Fig. 2's Caption reads: "The mtDNA relationships of Hs demonstrating the paraphyly of the African Hss populations as resolved by PPA. Blue: non-African taxa; red: African taxa. Hsnn*: Hsnn other than SH-Hsnn. The arrowheads signify the mtDNA introgression that gave rise to Hsnn*. The limitation of Hsnn to Eurasia places the mtDNA introgression in this continent, reversing the direction of Hss evolution behind OOAH. The Hss part of the tree underlines the phylogenetic continuity among non-African populations and the paraphyly of the African populations including the two Yoruba [1]. AuAb: Australian aborigines; PNG: Papua New Guinean; Han: Chinese; Lund: The first described non-chimaeric human mtDNA molecule [19]; French: A European, as representing previous genomic findings"


An interesting hypothesis that has surely been torn apart by those who support the OOA theory. Nevertheless, since 2021, findings in China have provided some additional support to the notion that there were evolved humans in Asia at least 200,000 years ago besides the Denisovans.



Patagonian Monsters - Cryptozoology, Myths & legends in Patagonia Copyright 2009-2025by Austin Whittall © 

2 comments:

  1. Agree with your closing comment…Yes, at the light of the evidence found in East Asia of evolution towards transitional species bearing traits that were, at least , within archaic H. sapiens parameters… OOA, as it was formerly structured, indeed presents aspects that are debatable today… Even when it seems undeniable that Africa was a pole of human evolution towards H sapiens (and surely, could have been an important one…), in my opinion, what may be more questionable of this hypothesis, is precisely its supposed “unique” character…because there is neither weak nor diffuse evidence that, in parallel to Africa´s evolution, “something similar” could have happened in East Asia with the omnipresent H. erectus, since 250/300 ka ago…
    Very interesting subject!...many of its topics were addressed, and also discussed, more than once on your blog.
    Best regards
    Marcelo

    ReplyDelete
  2. Thank you, Marcelo.

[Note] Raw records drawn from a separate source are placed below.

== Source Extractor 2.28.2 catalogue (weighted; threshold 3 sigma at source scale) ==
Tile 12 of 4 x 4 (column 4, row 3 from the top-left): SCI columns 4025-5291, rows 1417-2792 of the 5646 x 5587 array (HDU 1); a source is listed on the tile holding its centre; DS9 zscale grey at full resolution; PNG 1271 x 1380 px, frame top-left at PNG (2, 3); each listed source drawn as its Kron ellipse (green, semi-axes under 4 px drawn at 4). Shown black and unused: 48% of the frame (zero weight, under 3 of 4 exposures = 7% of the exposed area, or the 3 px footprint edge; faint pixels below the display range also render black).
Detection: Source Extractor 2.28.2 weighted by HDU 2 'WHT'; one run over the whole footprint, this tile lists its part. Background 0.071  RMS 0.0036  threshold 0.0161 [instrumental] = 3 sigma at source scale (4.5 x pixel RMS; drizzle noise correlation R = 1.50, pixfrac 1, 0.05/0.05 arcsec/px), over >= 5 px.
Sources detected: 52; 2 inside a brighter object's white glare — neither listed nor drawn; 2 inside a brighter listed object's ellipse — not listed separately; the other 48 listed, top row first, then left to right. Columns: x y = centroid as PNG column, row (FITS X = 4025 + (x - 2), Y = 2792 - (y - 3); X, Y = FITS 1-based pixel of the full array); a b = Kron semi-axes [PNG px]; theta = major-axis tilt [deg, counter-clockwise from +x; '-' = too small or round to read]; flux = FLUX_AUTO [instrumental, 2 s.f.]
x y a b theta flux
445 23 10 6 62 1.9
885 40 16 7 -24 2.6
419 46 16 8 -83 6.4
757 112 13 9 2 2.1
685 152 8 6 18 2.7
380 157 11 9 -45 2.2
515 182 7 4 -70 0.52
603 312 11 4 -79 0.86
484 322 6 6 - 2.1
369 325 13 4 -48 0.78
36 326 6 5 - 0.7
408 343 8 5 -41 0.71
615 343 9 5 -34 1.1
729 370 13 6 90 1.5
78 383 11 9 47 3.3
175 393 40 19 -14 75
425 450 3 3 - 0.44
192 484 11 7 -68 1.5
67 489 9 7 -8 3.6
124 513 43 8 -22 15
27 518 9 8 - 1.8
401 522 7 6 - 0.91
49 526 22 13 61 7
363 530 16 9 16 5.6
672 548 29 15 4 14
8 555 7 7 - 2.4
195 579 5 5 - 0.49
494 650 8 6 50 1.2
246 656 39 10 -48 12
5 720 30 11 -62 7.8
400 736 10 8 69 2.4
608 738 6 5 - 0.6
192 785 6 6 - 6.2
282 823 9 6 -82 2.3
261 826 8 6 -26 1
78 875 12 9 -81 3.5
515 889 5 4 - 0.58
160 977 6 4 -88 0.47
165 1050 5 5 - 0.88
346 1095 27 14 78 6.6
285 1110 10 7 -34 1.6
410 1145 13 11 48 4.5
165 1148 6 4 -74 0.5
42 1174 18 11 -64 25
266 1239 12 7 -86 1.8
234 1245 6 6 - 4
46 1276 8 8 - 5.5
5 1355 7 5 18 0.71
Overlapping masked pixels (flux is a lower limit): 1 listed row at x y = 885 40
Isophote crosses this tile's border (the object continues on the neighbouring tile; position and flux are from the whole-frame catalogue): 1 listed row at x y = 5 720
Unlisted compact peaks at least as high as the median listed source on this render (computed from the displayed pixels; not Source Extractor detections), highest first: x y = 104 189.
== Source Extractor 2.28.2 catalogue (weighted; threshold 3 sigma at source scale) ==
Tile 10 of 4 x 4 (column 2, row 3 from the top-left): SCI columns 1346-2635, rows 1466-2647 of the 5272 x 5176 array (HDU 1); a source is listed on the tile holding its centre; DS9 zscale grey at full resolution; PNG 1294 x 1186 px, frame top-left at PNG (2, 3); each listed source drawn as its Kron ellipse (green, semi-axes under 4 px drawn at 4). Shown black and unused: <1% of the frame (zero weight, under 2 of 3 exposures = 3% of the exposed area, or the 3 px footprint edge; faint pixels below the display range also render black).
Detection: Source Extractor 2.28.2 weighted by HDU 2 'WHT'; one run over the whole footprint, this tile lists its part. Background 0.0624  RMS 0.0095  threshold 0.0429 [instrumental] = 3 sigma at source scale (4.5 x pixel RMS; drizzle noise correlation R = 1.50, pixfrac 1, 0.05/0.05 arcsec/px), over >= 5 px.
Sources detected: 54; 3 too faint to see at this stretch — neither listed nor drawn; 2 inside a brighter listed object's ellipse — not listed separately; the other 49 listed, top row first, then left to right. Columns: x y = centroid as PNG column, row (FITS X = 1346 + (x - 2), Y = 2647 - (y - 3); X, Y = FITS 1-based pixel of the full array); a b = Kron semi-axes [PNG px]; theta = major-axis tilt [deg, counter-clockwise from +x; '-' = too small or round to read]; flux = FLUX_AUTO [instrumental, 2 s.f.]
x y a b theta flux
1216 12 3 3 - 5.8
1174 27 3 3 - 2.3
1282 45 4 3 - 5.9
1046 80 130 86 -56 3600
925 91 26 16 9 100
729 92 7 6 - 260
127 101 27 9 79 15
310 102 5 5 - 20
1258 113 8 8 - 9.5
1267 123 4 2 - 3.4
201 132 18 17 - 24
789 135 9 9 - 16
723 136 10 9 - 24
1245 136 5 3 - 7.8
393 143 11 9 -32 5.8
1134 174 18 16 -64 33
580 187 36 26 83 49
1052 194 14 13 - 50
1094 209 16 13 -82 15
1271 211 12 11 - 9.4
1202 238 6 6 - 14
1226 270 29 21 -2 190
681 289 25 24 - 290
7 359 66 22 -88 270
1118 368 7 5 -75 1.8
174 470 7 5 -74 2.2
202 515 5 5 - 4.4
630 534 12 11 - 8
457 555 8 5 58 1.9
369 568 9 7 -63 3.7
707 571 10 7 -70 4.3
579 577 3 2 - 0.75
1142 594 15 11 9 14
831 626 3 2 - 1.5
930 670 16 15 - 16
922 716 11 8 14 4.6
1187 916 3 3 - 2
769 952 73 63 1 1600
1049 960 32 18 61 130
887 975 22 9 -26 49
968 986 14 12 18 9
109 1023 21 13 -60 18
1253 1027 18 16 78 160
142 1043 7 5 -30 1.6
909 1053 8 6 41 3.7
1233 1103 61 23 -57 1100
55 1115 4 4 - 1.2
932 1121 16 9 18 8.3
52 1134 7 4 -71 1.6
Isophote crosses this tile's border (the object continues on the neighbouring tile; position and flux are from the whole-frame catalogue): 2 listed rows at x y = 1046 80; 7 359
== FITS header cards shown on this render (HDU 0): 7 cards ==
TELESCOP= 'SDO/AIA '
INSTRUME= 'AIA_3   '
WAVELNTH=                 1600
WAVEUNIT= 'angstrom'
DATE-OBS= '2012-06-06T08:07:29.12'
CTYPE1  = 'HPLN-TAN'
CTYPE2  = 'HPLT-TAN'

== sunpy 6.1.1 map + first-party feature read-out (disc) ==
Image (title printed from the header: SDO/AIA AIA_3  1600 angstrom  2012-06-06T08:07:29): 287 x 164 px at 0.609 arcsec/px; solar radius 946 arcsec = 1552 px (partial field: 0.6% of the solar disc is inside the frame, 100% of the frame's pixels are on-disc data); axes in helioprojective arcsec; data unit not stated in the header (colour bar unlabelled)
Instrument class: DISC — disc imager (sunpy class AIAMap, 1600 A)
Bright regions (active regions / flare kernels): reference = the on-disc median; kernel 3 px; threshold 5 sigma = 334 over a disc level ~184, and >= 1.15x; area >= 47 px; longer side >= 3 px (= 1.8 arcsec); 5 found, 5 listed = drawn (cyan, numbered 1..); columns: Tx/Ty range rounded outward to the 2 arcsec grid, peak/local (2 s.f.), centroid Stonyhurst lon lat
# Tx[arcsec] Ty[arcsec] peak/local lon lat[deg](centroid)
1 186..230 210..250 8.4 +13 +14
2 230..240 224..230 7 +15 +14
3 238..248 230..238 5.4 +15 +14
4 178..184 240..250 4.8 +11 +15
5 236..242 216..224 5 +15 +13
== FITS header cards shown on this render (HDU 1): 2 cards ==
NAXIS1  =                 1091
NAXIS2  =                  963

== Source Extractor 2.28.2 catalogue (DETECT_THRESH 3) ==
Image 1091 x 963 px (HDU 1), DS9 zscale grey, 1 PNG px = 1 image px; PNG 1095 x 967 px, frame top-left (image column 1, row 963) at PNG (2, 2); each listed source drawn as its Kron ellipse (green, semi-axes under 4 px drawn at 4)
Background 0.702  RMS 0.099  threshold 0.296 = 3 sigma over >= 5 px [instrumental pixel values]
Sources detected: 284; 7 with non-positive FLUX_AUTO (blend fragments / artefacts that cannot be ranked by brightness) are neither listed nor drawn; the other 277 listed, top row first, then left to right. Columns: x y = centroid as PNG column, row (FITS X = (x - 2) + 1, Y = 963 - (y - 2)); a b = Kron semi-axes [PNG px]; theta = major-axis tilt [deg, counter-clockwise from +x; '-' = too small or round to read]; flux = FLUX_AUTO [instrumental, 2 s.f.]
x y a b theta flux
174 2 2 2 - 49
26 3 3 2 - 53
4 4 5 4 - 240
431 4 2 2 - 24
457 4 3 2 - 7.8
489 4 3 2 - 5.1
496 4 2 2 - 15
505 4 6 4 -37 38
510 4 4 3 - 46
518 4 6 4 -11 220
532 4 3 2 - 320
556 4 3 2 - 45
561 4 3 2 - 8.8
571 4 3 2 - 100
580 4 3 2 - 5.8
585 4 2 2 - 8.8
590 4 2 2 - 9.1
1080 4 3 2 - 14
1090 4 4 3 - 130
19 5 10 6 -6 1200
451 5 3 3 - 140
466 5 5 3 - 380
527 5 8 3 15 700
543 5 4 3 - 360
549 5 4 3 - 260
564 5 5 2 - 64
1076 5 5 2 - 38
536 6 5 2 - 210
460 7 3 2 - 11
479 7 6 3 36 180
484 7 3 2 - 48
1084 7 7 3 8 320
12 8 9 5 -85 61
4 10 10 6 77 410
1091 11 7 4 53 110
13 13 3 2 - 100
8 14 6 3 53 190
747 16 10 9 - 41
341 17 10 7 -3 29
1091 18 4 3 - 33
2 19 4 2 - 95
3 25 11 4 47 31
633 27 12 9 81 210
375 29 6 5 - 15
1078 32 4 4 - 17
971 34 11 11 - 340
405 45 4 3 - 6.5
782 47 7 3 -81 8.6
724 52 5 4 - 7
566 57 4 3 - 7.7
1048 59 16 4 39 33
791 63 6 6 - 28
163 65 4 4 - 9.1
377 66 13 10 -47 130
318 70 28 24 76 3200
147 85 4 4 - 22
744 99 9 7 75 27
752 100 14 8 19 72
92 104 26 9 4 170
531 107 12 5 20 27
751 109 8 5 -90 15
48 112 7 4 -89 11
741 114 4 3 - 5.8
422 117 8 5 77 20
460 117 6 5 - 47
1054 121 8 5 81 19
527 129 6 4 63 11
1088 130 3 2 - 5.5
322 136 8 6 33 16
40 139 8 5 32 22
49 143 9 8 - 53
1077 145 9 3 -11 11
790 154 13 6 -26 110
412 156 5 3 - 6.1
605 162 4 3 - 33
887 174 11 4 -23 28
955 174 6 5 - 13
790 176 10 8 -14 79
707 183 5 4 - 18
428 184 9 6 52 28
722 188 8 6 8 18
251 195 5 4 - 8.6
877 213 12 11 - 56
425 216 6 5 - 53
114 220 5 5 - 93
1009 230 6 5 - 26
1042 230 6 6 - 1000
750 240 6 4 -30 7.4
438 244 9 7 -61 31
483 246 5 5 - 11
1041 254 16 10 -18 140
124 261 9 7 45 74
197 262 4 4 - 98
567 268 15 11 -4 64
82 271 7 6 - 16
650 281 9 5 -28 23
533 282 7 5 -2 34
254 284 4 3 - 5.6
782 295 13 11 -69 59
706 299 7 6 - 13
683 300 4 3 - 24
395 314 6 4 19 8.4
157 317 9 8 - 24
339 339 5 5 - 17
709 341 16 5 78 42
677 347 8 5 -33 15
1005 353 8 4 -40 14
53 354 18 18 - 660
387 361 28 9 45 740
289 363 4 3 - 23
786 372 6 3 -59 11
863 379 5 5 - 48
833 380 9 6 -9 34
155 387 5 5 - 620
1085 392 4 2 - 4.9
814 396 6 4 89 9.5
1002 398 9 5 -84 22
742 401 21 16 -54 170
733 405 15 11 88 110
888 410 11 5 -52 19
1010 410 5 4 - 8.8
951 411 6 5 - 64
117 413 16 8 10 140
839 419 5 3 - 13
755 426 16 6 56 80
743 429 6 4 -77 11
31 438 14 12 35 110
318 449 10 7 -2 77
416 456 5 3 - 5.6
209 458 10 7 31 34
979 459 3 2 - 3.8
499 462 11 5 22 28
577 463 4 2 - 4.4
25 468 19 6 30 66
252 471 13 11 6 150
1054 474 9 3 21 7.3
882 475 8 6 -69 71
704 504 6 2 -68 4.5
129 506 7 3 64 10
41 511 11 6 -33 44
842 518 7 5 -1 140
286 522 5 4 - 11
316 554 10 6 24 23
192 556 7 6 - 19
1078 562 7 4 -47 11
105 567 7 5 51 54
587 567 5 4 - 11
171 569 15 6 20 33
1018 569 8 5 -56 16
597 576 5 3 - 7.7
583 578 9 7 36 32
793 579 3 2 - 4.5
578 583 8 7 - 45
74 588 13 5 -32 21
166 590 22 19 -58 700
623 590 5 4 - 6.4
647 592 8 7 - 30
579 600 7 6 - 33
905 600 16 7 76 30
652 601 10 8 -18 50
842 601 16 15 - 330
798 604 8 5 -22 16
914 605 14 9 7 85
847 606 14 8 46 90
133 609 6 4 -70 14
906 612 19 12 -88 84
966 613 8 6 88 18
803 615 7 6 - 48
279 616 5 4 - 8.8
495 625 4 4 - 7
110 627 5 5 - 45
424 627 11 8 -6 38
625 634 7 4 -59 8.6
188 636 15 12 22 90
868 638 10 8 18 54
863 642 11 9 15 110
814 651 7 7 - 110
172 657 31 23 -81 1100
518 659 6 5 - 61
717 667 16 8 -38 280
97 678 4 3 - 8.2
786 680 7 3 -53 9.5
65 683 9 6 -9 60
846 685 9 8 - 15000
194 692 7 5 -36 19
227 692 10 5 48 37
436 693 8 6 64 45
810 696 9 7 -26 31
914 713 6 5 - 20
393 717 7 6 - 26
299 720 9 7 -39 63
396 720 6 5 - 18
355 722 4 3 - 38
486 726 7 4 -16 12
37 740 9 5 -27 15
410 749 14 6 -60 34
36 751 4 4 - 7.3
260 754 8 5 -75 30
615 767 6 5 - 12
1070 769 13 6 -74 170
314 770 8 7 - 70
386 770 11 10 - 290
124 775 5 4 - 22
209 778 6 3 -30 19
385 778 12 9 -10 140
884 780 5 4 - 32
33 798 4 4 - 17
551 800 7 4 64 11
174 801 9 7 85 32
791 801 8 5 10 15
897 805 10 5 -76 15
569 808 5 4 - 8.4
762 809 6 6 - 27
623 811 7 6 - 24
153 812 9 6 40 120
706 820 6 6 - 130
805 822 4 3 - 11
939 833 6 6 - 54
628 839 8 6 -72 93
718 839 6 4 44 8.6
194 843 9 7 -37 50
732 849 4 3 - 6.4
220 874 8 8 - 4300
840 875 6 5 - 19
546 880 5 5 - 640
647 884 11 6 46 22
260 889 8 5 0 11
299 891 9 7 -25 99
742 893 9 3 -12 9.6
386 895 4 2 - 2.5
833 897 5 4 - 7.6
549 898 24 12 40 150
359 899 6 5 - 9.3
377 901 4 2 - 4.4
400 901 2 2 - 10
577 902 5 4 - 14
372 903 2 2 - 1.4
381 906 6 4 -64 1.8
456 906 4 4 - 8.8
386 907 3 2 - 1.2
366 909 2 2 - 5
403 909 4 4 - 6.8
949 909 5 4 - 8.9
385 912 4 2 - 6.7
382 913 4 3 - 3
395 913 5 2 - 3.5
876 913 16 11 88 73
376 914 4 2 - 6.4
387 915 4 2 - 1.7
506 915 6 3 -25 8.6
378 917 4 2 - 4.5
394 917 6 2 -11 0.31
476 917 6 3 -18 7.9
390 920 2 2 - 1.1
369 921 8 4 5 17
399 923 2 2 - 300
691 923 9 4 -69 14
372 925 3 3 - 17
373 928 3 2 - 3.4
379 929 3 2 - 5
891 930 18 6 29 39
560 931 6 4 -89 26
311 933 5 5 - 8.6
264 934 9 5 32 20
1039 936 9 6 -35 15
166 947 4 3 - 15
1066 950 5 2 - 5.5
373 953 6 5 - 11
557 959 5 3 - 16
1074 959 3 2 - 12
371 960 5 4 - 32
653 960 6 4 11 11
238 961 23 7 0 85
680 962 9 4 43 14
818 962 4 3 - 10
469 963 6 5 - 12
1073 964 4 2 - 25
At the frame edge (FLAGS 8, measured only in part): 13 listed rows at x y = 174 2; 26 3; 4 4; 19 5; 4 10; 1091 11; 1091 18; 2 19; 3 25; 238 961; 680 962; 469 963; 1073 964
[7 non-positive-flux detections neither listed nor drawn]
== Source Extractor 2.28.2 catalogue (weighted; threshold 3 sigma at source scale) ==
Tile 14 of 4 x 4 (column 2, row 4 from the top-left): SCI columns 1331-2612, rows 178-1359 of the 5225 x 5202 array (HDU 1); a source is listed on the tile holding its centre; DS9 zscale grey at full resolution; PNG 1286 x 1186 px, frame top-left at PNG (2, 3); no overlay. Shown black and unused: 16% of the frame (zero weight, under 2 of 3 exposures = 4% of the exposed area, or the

I was, at one time, close-minded about the relationship between the Chinese fossils and the mainstream Homo sapiens out of Africa. But, the OOA theory seemed to be too neat, and the "replacement" of the earlier hominins too complete to be reasonable. Then we discovered the admixtures with Neanderthals, and we found a new human group in Asia, the Denisovans. Plus the Flores, Luzon, etc. people and now, the Chinese humans.
    So I guess that a better theory will be the outcome of all of these discoveries.